Maryam Hashemian, M.D., Ph.D.

Dr. Maryam Hashemian

Staff Scientist

National Heart, Lung, and Blood Institute

Determine Barriers to Healthy Diet and Related Disparities Among Individuals With Preclinical Heart Failure in the U.S. South Atlantic States

Preclinical heart failure is an early stage characterized by risk factors and/or subtle cardiac structural or functional abnormalities without clinical symptoms. This is the optimal time to enhance cardiovascular health and prevent progression to heart failure. A critical component of cardiovascular health is adhering to a heart-healthy diet but the complex barriers to doing so must be identified to intervene. This investigation will focus on the appraisal of health disparities that undermine adherence to a heart-healthy diet.
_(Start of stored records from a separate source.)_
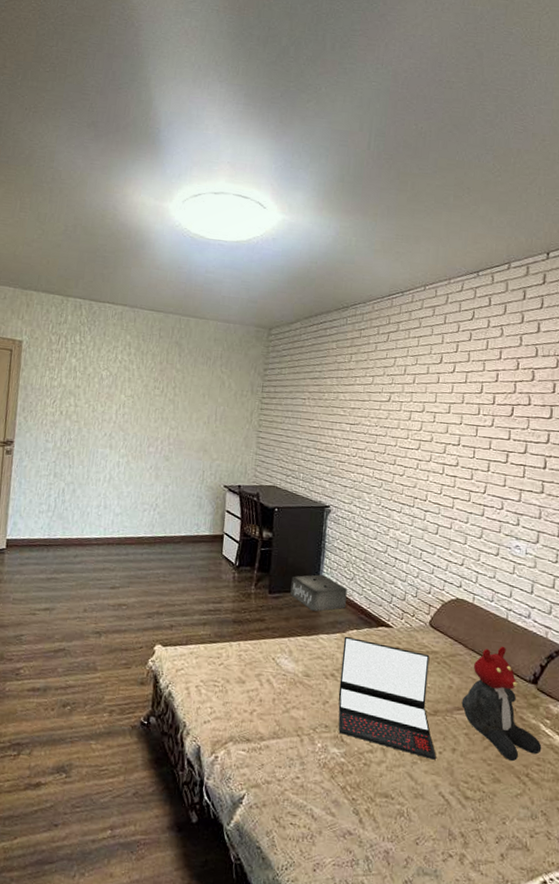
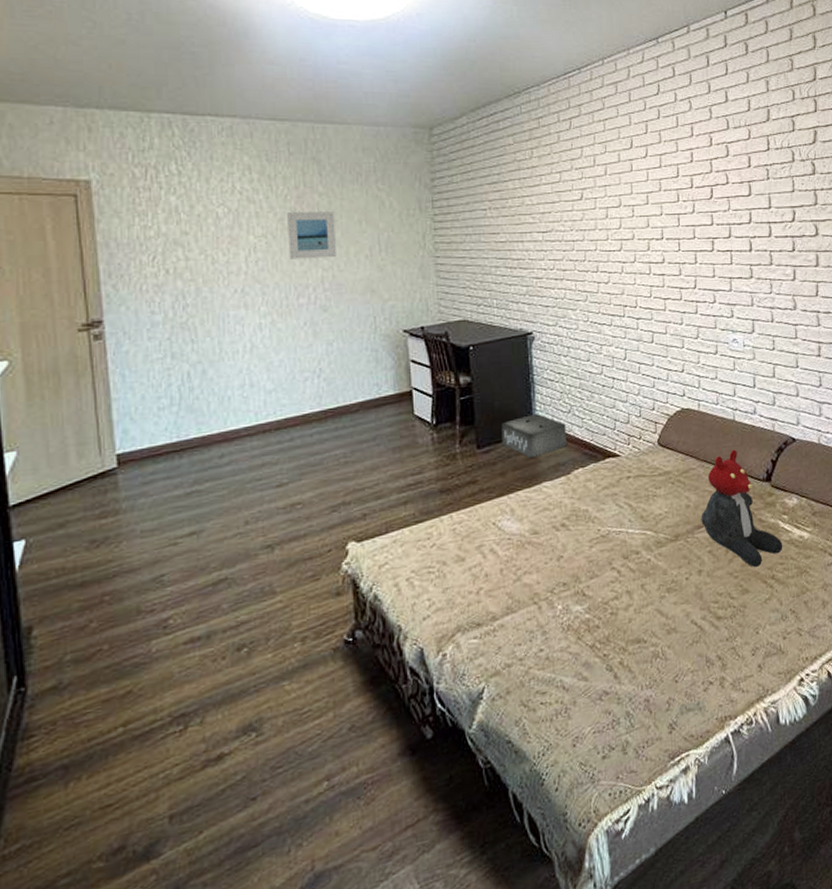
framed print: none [147,381,186,420] -> present [287,211,336,259]
laptop: present [338,636,436,760] -> none [569,476,683,589]

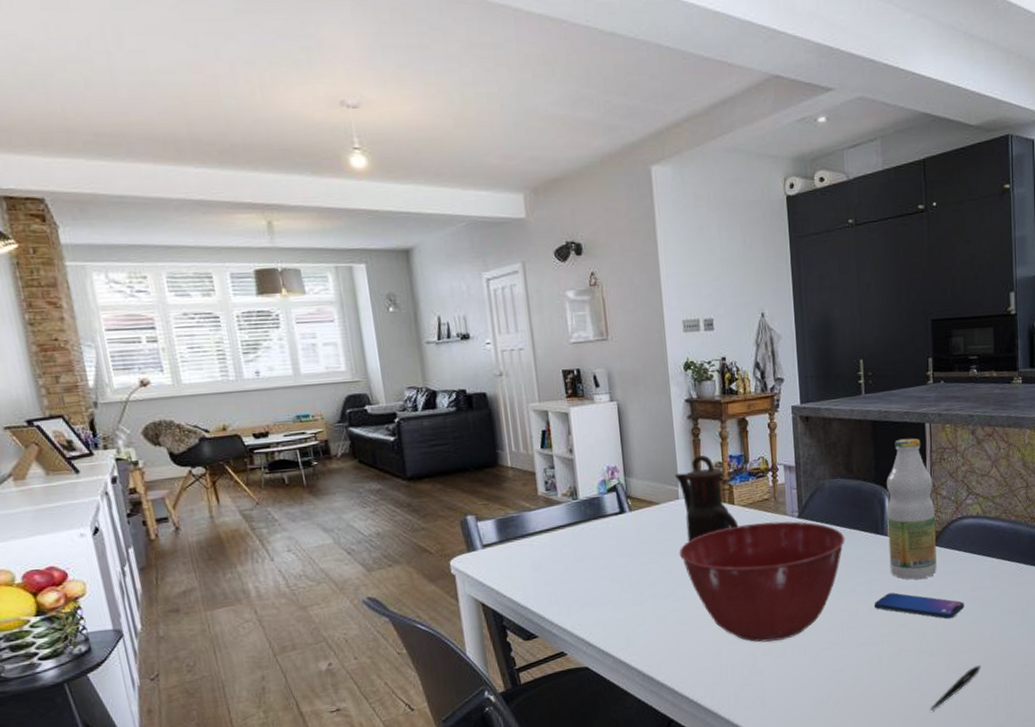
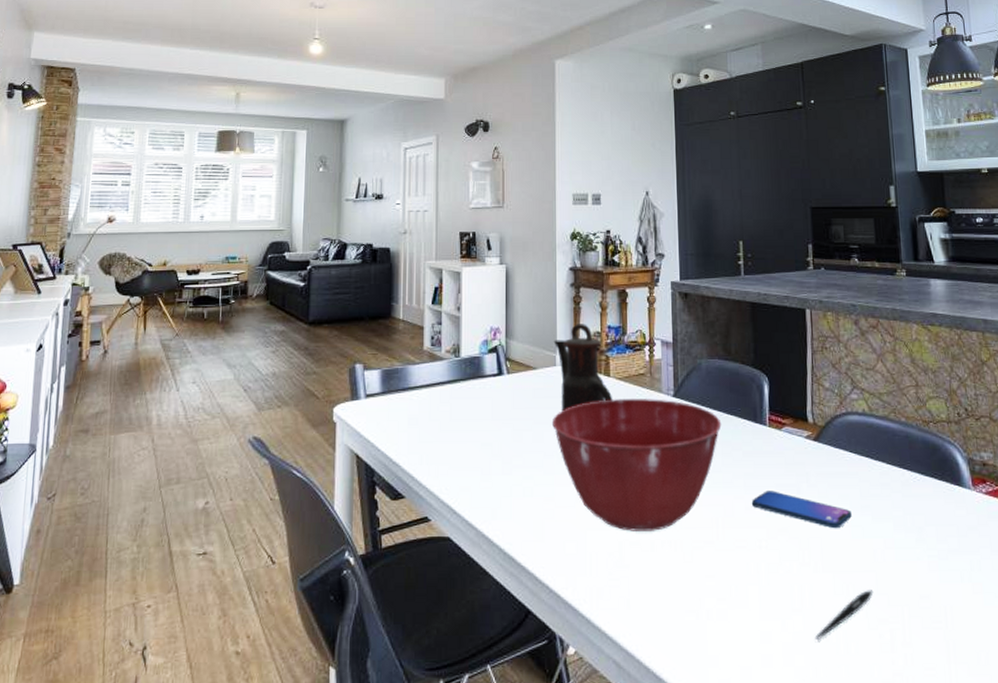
bottle: present [887,438,937,580] -> none [766,323,820,478]

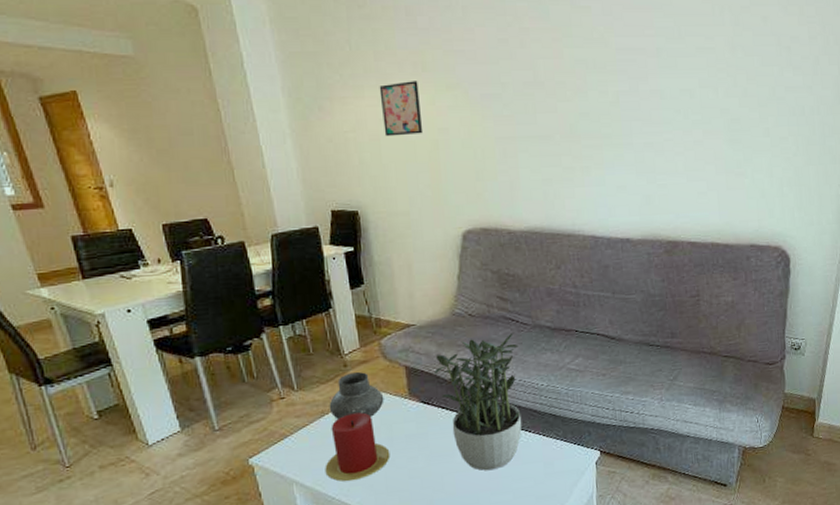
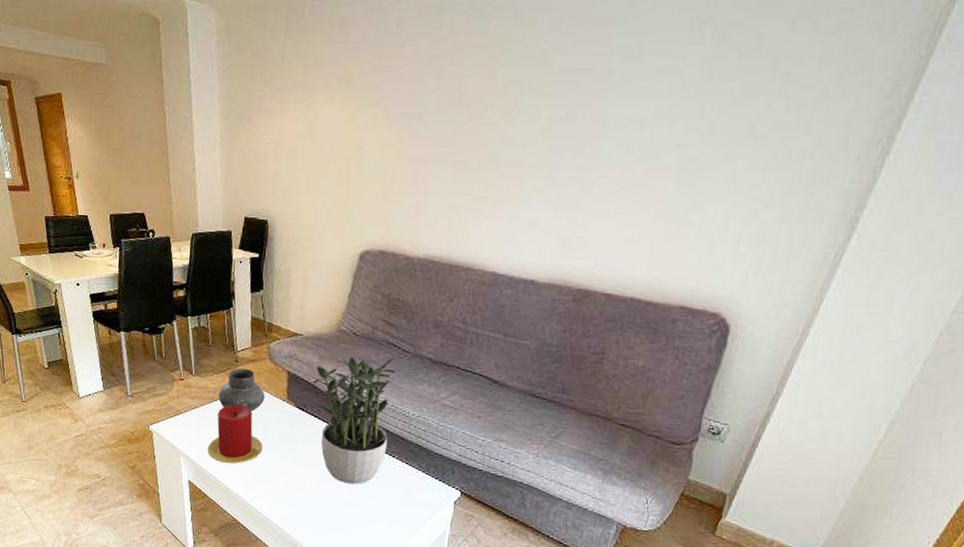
wall art: present [379,81,424,137] -> none [302,96,341,151]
Dr. Hashemian’s team aims to determine adherence to healthy diet recommendations measured by dietary scores among individuals with preclinical heart failure, evaluate disparities in these scores, and identify key barriers to adherence to a heart-healthy diet, including individual, sociocultural, and environmental influences to delineate intervention opportunities.

Dr. Hashemian’s team will include Black and White adults stratified by low and high socioeconomic status, resulting in a total sample size of 400 (n=100 per category). Participants will be recruited from the YouGov opt-in survey panel drawn from the U.S. South Atlantic States (including the District of Columbia, Delaware, Florida, Georgia, Maryland, North Carolina, South Carolina, Virginia, and West Virginia), and will be surveyed to assess dietary scores, social determinants of health, and barriers to a healthy diet. Through mediation analysis, the research team will examine how individual, sociocultural, and environmental domains contribute to disparities in adherence to a heart-healthy diet.

Dr. Hashemian’s study will identify barriers to a heart-healthy diet. The findings could impact public health by identifying paths to positive dietary change—which is the most challenging but modifiable cardiovascular disease risk factor—as well as establishing personalized precision interventions to reduce health disparities.